ABOUT THIS TASK:
The answer is a single figure: how many lines below contain the word "objects".
== Segment start ==
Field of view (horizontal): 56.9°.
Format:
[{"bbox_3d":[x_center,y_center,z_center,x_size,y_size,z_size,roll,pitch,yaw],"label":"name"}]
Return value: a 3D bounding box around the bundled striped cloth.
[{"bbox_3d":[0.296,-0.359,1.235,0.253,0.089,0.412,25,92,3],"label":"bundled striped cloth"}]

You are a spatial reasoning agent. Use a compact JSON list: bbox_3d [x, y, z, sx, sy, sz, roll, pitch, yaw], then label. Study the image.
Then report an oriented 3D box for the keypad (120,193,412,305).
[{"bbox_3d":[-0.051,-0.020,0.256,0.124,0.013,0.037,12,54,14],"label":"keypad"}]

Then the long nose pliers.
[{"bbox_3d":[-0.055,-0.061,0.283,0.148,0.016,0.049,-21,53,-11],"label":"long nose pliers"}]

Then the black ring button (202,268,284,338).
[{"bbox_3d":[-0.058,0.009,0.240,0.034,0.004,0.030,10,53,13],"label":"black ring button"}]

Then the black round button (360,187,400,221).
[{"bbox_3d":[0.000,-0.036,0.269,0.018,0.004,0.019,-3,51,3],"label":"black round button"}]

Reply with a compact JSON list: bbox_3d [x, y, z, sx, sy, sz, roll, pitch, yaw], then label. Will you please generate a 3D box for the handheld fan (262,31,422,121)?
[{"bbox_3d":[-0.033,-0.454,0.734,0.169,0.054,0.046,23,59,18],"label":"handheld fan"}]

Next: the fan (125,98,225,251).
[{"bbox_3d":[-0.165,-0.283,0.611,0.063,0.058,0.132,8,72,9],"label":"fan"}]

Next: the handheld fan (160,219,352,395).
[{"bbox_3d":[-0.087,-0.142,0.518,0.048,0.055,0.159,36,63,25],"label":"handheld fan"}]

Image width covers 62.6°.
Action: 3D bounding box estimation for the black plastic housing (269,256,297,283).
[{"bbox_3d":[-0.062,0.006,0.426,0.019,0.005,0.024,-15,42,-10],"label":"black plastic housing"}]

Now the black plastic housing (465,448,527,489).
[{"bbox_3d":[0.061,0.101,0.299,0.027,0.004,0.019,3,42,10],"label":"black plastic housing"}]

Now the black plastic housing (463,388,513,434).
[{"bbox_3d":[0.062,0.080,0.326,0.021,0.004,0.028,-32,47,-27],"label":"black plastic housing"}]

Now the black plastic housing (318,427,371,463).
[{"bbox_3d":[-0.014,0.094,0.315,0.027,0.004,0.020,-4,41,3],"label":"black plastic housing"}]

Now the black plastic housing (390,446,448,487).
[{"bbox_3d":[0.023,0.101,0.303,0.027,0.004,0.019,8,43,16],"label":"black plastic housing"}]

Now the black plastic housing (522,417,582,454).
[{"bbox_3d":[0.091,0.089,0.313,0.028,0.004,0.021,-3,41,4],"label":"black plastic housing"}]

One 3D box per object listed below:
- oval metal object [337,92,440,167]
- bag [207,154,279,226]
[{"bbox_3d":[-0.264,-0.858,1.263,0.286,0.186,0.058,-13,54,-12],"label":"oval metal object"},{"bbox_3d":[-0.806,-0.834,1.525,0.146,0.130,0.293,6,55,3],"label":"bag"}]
== Segment end ==
== Segment start ==
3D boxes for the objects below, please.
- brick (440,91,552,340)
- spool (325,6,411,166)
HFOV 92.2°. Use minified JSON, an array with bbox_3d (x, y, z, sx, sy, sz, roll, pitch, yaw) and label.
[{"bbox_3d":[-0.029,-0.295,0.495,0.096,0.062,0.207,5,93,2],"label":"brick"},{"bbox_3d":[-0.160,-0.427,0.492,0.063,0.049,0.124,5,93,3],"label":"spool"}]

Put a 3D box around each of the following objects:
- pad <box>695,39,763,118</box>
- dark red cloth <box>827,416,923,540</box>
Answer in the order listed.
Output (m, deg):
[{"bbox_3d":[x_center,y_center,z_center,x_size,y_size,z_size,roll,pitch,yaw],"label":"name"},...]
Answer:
== Segment end ==
EXERCISE SOLUTION:
2